The Genealogy App Gets a Visual Overhaul

The app already existed, but the charts were cramped and hard to read. I rebuilt two major views from scratch.

The ancestor chart — the one that traces a direct line backward through time — got bigger boxes (190×66px), larger names, and a set of markers that appear automatically based on the data:

  • 🏳️ Country/state flags derived from birth and death places (30+ countries, all US states)
  • ★ Gold highlight for historically notable ancestors (William the Conqueror, Attila the Hun, etc.)
  • 🪶 Native ancestry marker, detected automatically from notes and place fields
  • 🔴 Red reconnect dot when the same person appears in multiple branches (consanguinity detection)
  • ● Alive indicator in blue for living people; ✝ YEAR for confirmed deaths; ? for unknown

The family cluster view got the same treatment, plus a deliberate layout change: mother on the left, father on the right. (The original was reversed. It bothered me.) Sisters are sorted to the right of the sibling group with a pink bottom bar. Lines from the person of interest to their close kin are highlighted in blue. The whole thing is 14px names in 195×70px boxes now — readable without squinting.

I also added a real-time live research feed powered by Server-Sent Events, so when the research agents are actively digging and writing results back to the database, you can watch new discoveries appear in the sidebar as they happen.

Rich Source Citations

Every person in the database can now have structured source citations, and the app renders them as styled cards in the detail panel. FindAGrave sources get a green card with the memorial ID and a direct link. Physical records (gravestones, ledgers) get an amber warning: "Physical record — not fully digitized, requires in-person verification." Family documents show who holds the record.

For cemeteries, there's a location block with GPS coordinates and a Google Maps directions button. The coordinates are hardcoded for known cemeteries: Laurel Hill in Saco (43.4940°N, 70.4289°W), Arundel Cemetery in Kennebunkport (43.3637°N, 70.4781°W), and others as they come up. Click "Get Directions" and it opens straight in Maps.
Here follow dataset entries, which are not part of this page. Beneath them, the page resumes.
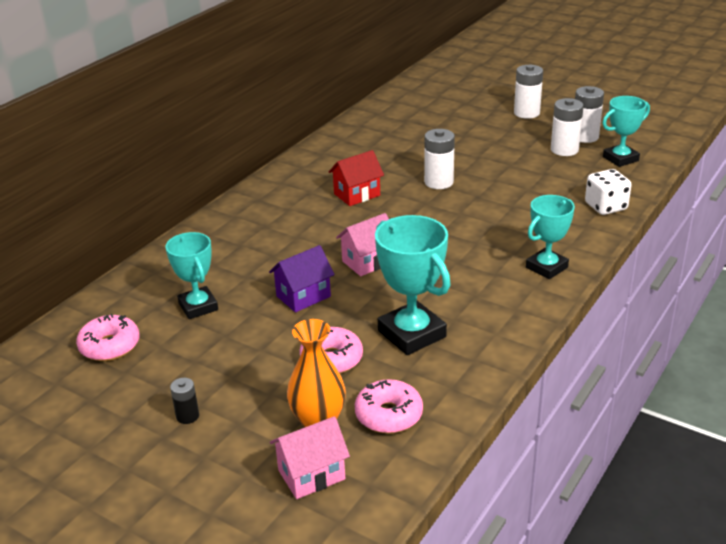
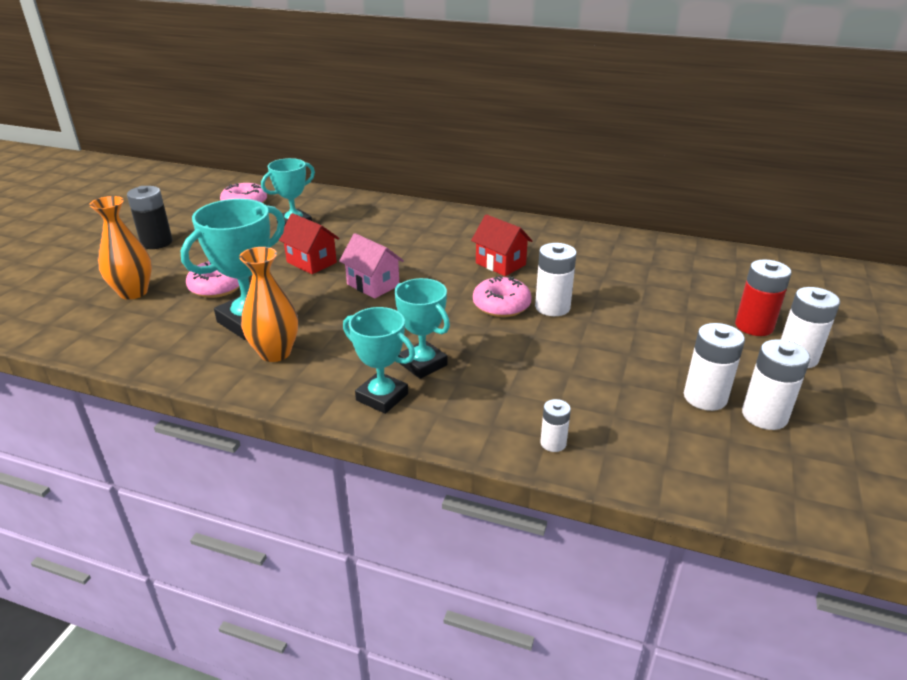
camera: 75 degrees right, 0 degrees up
black battery [170,378,199,424] -> black battery [127,186,172,249], size x1.76
purple house [269,245,335,312] -> red house [278,213,339,274]
pink house [270,416,350,499] -> none
pink donut [355,379,423,433] -> pink donut moved to [473,276,532,317]
white dice [585,169,632,215] -> white battery [540,399,571,452]
turquoise trophy [602,96,650,167] -> turquoise trophy moved to [395,278,450,379]
none -> orange vase [239,247,298,362]
none -> red battery [735,259,791,336]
Seven New People Added to the Database

This is the genealogy work. The database now has 512 people. Most of the new additions are from the Plummer line — William Alfred Plummer Jr. is my direct ancestor, and we've been working backward.

The new records:

  • William Alfred Plummer Sr. (1825–1896) — married Emily Jane Billings November 1848, Saco, Maine. Buried Laurel Hill Cemetery. FindAGrave #116164132.
  • Emily Jane Billings (1831–1889) — her parentage is still unknown. Buried with William at Laurel Hill. FindAGrave #157337392.
  • Charles L. Plummer — eldest child, born April 1854, settled in Kennebunkport (then called Arundel). Buried Arundel Cemetery.
  • Frank E. Plummer (1861–1935) — married Abbie S. Kimball 1884. Buried Laurel Hill.
  • Abbie S. Kimball Plummer (October 10, 1858–1936) — Frank's wife. More on her below.
  • Susan I. Plummer (1867–1936) — likely youngest child. Not yet on FindAGrave; needs Maine vital records verification.
  • Clara Anna Plummer Webber (1899–1962) — Frank and Abbie's daughter.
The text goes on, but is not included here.